Treating Women with Eating Disorders
The treatment of women with eating disorders is usually dependent on the severity of their symptoms. Generally speaking, people with eating disorders deal with many emotional and mental challenges, which can make it difficult to address their problems directly. It should, therefore, never be assumed that the degree of weight loss is associated with the degree of suffering or medical risk.
The best treatment option available to women with eating disorders is seeking help from a team of qualified mental health professionals, and nutritionists who can help restore one's balance and incorporate healthy eating habits into their lives.
Some women may require the use of an antidepressant or anti-anxiety medication to help them alleviate some of their symptoms, or other psychotropic medications, based on the presence of an underlying co-occurring psychiatric condition.
Below are some of the eating disorder treatment modalities available to women, but it should be noted that most patients will receive aspects of many forms of these psychological treatments as part of their successful recovery.
Cognitive-Behavioral Therapy (CBT)
CBT involves working with a therapist to identify the distorted thoughts and rigid thinking that lead to behaviors associated with women experiencing eating disorders. These thought patterns and behaviors are then considered together in therapy, with new, objective reality being supported to allow for the release of the negative self-talk and the resulting negative behaviors. CBT will also open the person impacted by eating disorders up to a broader world view and improved perspective on eating, health, and self.
Interpersonal therapy can help with the relationship between a person and their partner, family, and friends. This type of eating disorder therapy helps the individual deal with their more challenging relationships to establish healthy ones. Oftentimes an eating disorder thrives when the person impacted is more and more interpersonally isolated, and as the connection with the therapist deepens, the opportunity to gain trust, perspective, and healing unfolds.
Group therapy provides a structured environment where women can develop their ideas about eating disorder treatment and recovery through the help of other people in the same type of situation.

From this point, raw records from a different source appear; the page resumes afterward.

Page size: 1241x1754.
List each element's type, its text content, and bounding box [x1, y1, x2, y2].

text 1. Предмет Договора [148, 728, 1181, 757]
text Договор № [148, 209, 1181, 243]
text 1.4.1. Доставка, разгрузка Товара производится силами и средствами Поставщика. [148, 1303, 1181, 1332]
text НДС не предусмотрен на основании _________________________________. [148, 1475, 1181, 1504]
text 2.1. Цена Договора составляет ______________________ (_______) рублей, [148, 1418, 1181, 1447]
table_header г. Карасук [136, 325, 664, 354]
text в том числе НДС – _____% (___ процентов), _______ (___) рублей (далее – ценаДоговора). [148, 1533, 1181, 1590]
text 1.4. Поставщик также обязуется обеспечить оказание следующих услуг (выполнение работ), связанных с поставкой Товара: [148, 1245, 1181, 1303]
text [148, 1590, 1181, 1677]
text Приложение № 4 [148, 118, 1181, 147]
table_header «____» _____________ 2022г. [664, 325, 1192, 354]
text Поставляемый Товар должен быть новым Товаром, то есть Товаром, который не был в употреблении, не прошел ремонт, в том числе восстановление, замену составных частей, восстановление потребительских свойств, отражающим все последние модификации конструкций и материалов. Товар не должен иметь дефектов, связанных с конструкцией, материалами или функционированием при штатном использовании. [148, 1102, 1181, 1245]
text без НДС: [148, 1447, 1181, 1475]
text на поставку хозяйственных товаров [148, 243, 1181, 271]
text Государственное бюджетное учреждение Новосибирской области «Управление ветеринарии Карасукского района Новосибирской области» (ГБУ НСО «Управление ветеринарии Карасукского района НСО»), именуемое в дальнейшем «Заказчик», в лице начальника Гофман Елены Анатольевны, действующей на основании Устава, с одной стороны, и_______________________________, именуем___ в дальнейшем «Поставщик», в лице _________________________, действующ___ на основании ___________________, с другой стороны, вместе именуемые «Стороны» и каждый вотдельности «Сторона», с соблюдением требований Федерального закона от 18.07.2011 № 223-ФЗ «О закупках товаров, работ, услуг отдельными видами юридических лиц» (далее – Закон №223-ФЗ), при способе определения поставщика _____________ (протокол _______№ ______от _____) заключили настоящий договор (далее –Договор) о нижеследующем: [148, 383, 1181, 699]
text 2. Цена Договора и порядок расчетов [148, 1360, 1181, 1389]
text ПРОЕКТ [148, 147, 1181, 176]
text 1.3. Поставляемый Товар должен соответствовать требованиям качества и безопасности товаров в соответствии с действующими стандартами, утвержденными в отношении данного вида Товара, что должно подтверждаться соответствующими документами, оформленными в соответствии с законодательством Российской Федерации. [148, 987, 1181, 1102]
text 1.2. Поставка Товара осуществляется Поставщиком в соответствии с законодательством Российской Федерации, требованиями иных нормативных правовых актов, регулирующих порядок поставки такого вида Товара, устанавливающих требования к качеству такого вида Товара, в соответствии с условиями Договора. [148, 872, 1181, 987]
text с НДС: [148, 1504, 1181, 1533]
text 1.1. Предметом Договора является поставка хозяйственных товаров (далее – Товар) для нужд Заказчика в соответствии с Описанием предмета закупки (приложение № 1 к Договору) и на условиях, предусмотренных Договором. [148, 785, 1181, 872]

Group therapy can be incredibly powerful as the members of the group face challenges collectively, allowing them to learn, share and become vulnerable through the group process.
Not only do the patients benefit from the actual concepts they are learning in the group, but the collaboration, connection and shared meaning with other group members can have a profound and powerful healing impact. The opportunity to experience support and feedback from others with a shared experience can strike a patient in a way that has lasting meaning. Group therapy can even help open the person’s eyes to their own inner struggles and need for support, accountability, and a new pathway.
Nutritional therapy is necessary for anyone suffering from an eating disorder. It involves working with a nutritionist to identify underlying dietary issues and how food may play a part in a woman's overall physical and mental health. It is vital for the patient to understand how weight stigma and internalized negative messaging about fat interfere with truly healthy eating patterns. It is also critical to have direct support and monitoring to assure that appropriate nutritional needs are met.
Dietitians who specialize in eating disorders provide assistance both with working with the patient on the rigid belief systems with food, while also getting into very specific meal planning and monitoring during the more acute phases of eating disorders.